Pioneering work by Brazilian neuroscientist Suzana Herculano-Houzel using this technique has established there are roughly equal numbers of glial cells and neurons. “The concept that glial cells are not more abundant than neurons in human brains is now becoming increasingly accepted in the field,” writes von Bartheld.
Myth #4. Alcohol abuse causes widespread major brain cell loss
Alcohol abuse is clearly harmful to health in general and to our brains in particular. However, yet another misconception related to brain cells, at least in the 1970s and 1980s, was that they are literally destroyed throughout the brain by excessive alcohol consumption. von Bartheld says this idea originated from animal studies that showed exposure to alcohol did indeed lead to significant, widespread loss of neurons or glial cells. The present understanding, he says, is that in humans, alcohol abuse mostly harms the fatty insulation (the “white matter”) that surrounds the axons of neurons, which will impair functioning but not lead to cell death. However, some neuronal loss can occur in especially vulnerable regions, principally the frontal cortex. “This refined concept of regional, restricted losses provides more hope to former and recovering alcoholics,” von Bartheld writes, “because axonal (white matter) and myelination deficits may be potentially reversible, while dead neurons in the central nervous system generally cannot be replaced.” As for moderate alcohol consumption, various authorities state that this will not kill your brain cells. For instance on its Brain Facts website, the Society for Neuroscience states plainly:
“Moderate amounts of alcohol do not kill brain cells”.

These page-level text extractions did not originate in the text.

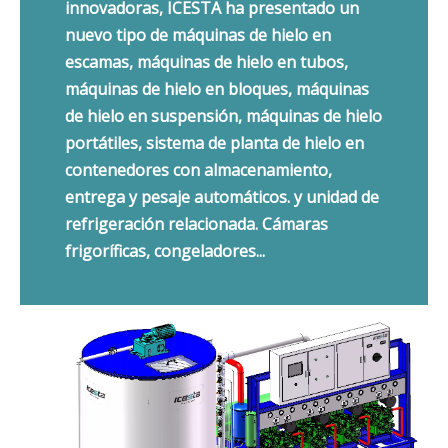
innovadoras, ICESTA ha presentado un
nuevo tipo de máquinas de hielo en
escamas, máquinas de hielo en tubos,
máquinas de hielo en bloques, máquinas
de hielo en suspensión, máquinas de hielo
portátiles, sistema de planta de hielo en
contenedores con almacenamiento,
entrega y pesaje automáticos. y unidad de
refrigeración relacionada. Cámaras
frigoríficas, congeladores...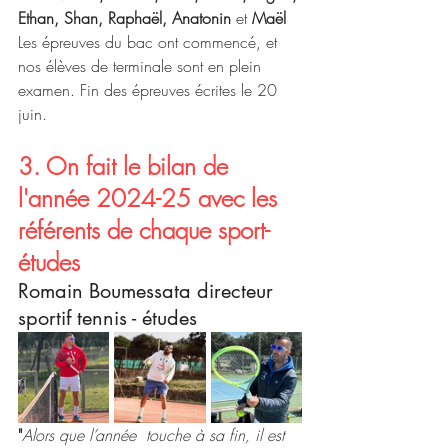
Ethan, Shan, Raphaël, Anatonin 
et
 Maël
Les épreuves du bac ont commencé, et 
nos élèves de terminale sont en plein 
examen. Fin des épreuves écrites le 20 
juin. 
3. On fait le bilan de 
l'année 2024-25 avec les 
référents de chaque sport-
études
Romain Boumessata directeur 
sportif tennis - études
"
Alors que l’année  touche à sa fin, il est 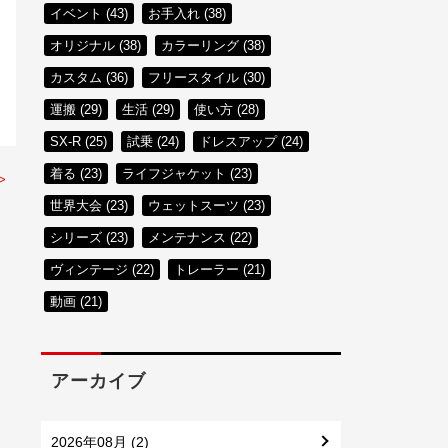
イベント (43)
お手入れ (38)
オリジナル (38)
カラーリング (38)
カスタム (36)
フリースタイル (30)
運搬 (29)
生活 (29)
使い方 (28)
SX-R (25)
試乗 (24)
ドレスアップ (24)
着る (23)
ライフジャケット (23)
>
世界大会 (23)
ウェットスーツ (23)
シリーズ (23)
メンテナンス (22)
ヴィンテージ (22)
トレーラー (21)
動画 (21)
アーカイブ
2026年08月 (2)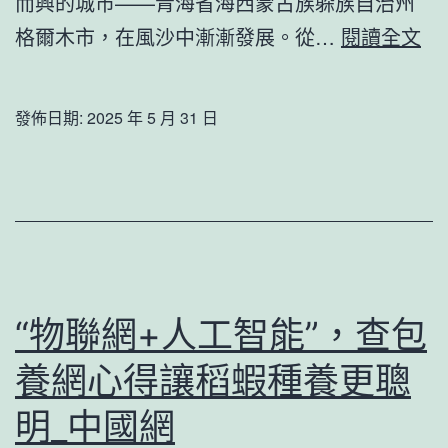
而興的城市——青海省海西蒙古族躲族自治州
長
_
沙
格爾木市，在風沙中漸漸發展。從…
閱讀全文
門
中
漠
戶
國
灘
發佈日期:
2025 年 5 月 31 日
網
上
的
小
城
查
包
“物聯網+人工智能”，查包
養
養網心得讓稻蝦種養更聰
網
心
明_中國網
得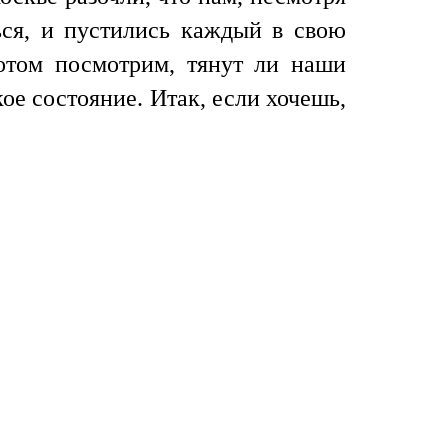
ься, и пустились каждый в свою
отом посмотрим, тянут ли наши
ое состояние. Итак, если хочешь,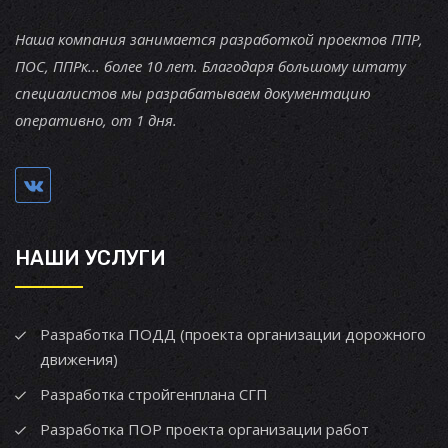
Наша компания занимается разработкой проектов ППР,
ПОС, ППРк... более 10 лет. Благодаря большому штату
специалистов мы разрабатываем документацию
оперативно, от 1 дня.
НАШИ УСЛУГИ
Разработка ПОДД (проекта организации дорожного
движения)
Разработка стройгенплана СГП
Разработка ПОР проекта организации работ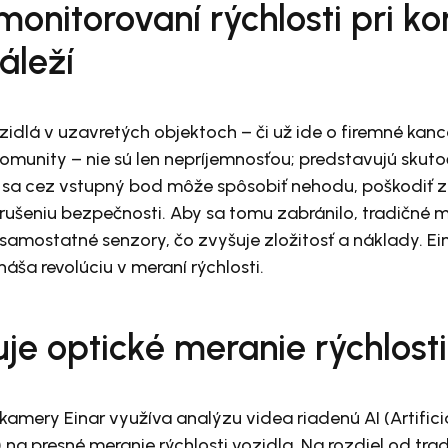
monitorovaní rýchlosti pri ko
áleží
zidlá v uzavretých objektoch – či už ide o firemné kance
omunity – nie sú len nepríjemnosťou; predstavujú sku
ce sa cez vstupný bod môže spôsobiť nehodu, poškodiť 
rušeniu bezpečnosti. Aby sa tomu zabránilo, tradičné 
 samostatné senzory, čo zvyšuje zložitosť a náklady. Ei
náša revolúciu v meraní rýchlosti.
je optické meranie rýchlosti
 kamery Einar využíva analýzu videa riadenú AI (Artificia
) na presné meranie rýchlosti vozidla. Na rozdiel od tr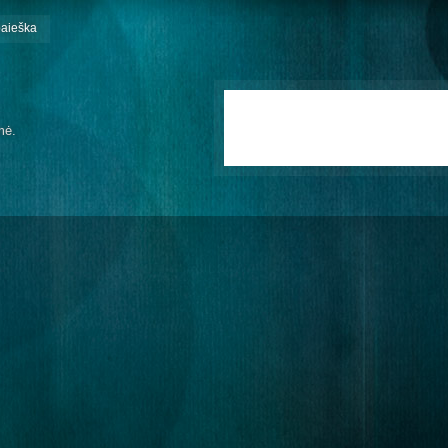
paieška
mė.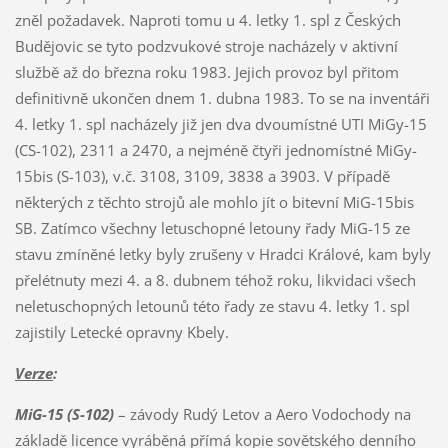
zněl požadavek. Naproti tomu u 4. letky 1. spl z Českých
Budějovic se tyto podzvukové stroje nacházely v aktivní
službě až do března roku 1983. Jejich provoz byl přitom
definitivně ukončen dnem 1. dubna 1983. To se na inventáři
4. letky 1. spl nacházely již jen dva dvoumístné UTI MiGy-15
(CS-102), 2311 a 2470, a nejméně čtyři jednomístné MiGy-
15bis (S-103), v.č. 3108, 3109, 3838 a 3903. V případě
některých z těchto strojů ale mohlo jít o bitevní MiG-15bis
SB. Zatímco všechny letuschopné letouny řady MiG-15 ze
stavu zmíněné letky byly zrušeny v Hradci Králové, kam byly
přelétnuty mezi 4. a 8. dubnem téhož roku, likvidaci všech
neletuschopných letounů této řady ze stavu 4. letky 1. spl
zajistily Letecké opravny Kbely.
Verze
:
MiG-15 (S-102)
– závody Rudý Letov a Aero Vodochody na
základě licence vyráběná přímá kopie sovětského denního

Unresolved issue: Men have more neurons, on average, than women
It’s an established fact that men’s brains are bigger, on average, than women’s, but does that also equate to having more brain cells? Not necessarily because it’s possible that the cells are packed more densely into the female brain. Based on a combination of data from four major studies published in the 1990s and 2000s, together involving 80 male brains and 73 female brains, von Bartheld estimates that men average 16 per cent more neurons than women (“23.7 billion cortical neurons in males vs. 19.8 billion cortical neurons in females”). However, given the lack of studies using the modern isotropic fractionation (brain soup) technique, and also taking into account “the considerable variability between individuals”, von Bartheld says that while it is likely that men average a greater number of neurons, this has yet to be “conclusively shown”. It’s perhaps also worth adding that more neurons doesn’t equate to greater intelligence (and that average IQ is virtually identical across the two sexes). “It is … possible,” says von Bartheld, “that instead of neuron number, the number of synapses and/or circuits is the crucial parameter for intelligence.”
We Should Assume Less
Overall, when it comes to studying the basic cellular make-up of the human brain, von Bartheld says that “we need to be vigilant about assumptions that are taken for granted, as shown by the evidence that ‘text-book knowledge’ may not be correct.” Something for us to bear in mind when studying Biological Psychology 101. In the brain cell field, von Bartheld adds that “it is important to keep an open mind and be inquisitive and creative, in order to separate truths from myths” – wise words that might fairly be applied to any form of scientific discovery.